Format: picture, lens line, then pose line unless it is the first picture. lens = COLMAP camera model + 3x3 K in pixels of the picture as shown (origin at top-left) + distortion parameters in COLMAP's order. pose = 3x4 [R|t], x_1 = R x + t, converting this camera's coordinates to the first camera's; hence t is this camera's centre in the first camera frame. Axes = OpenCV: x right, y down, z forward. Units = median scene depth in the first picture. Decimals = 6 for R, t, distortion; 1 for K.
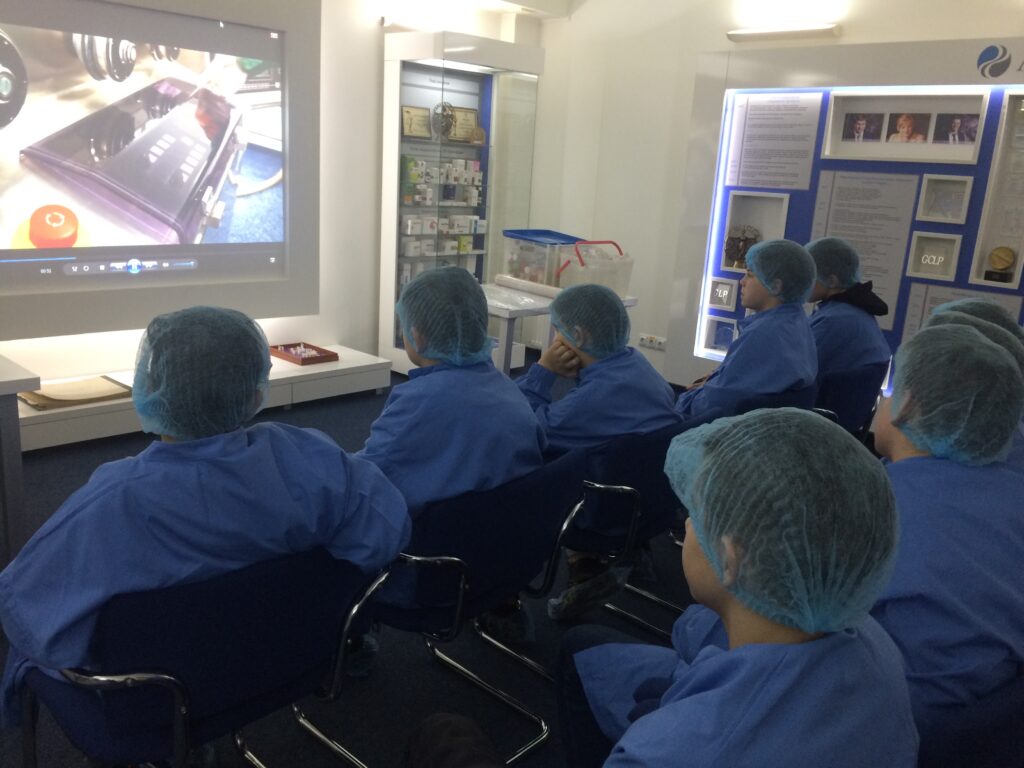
lens RADIAL K [[884.8, 0, 512.0], [0, 884.8, 384.0], [0, 0, 1]] dist [0.096094, -0.112911]
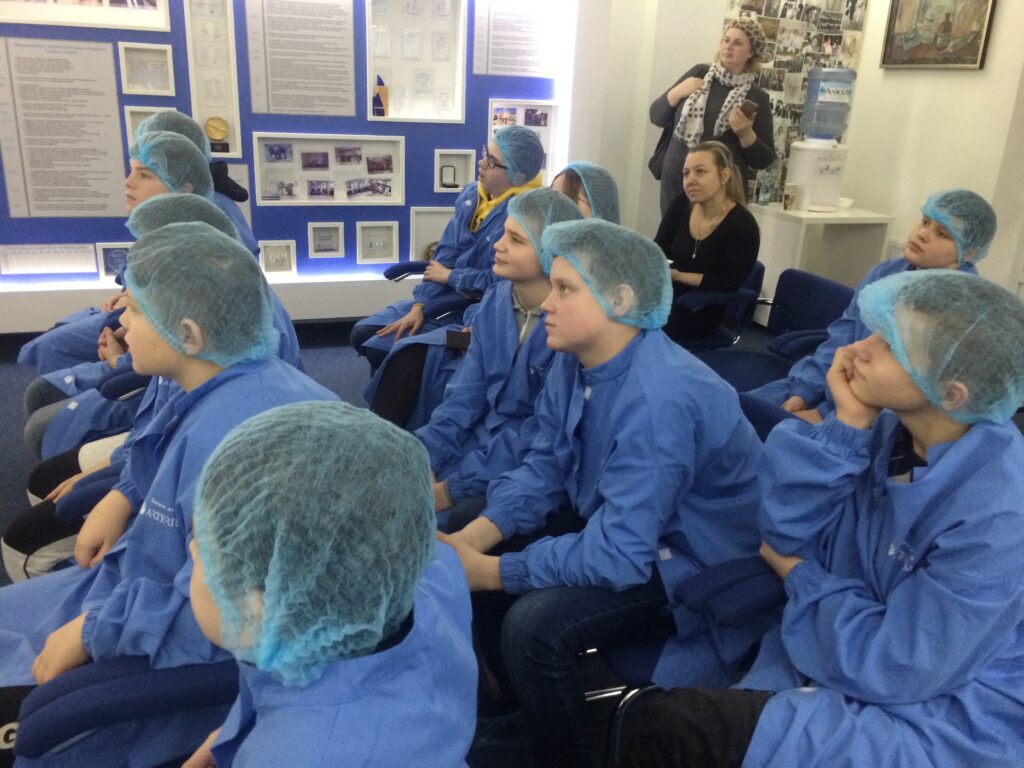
lens RADIAL K [[884.8, 0, 512.0], [0, 884.8, 384.0], [0, 0, 1]] dist [0.096094, -0.112911]
pose [[0.462858, -0.337783, 0.819552, -0.210729], [0.196734, 0.940638, 0.276580, -0.073058], [-0.864325, 0.033216, 0.501835, 0.182801]]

## Work task
Copy all of the lines above word for word, leaving the pictures out of your copy.

## Solution to the problem
Format: picture, lens line, then pose line unless it is the first picture. lens = COLMAP camera model + 3x3 K in pixels of the picture as shown (origin at top-left) + distortion parameters in COLMAP's order. pose = 3x4 [R|t], x_1 = R x + t, converting this camera's coordinates to the first camera's; hence t is this camera's centre in the first camera frame. Axes = OpenCV: x right, y down, z forward. Units = median scene depth in the first picture. Decimals = 6 for R, t, distortion; 1 for K.
lens RADIAL K [[884.8, 0, 512.0], [0, 884.8, 384.0], [0, 0, 1]] dist [0.096094, -0.112911]
lens RADIAL K [[884.8, 0, 512.0], [0, 884.8, 384.0], [0, 0, 1]] dist [0.096094, -0.112911]
pose [[0.462858, -0.337783, 0.819552, -0.210729], [0.196734, 0.940638, 0.276580, -0.073058], [-0.864325, 0.033216, 0.501835, 0.182801]]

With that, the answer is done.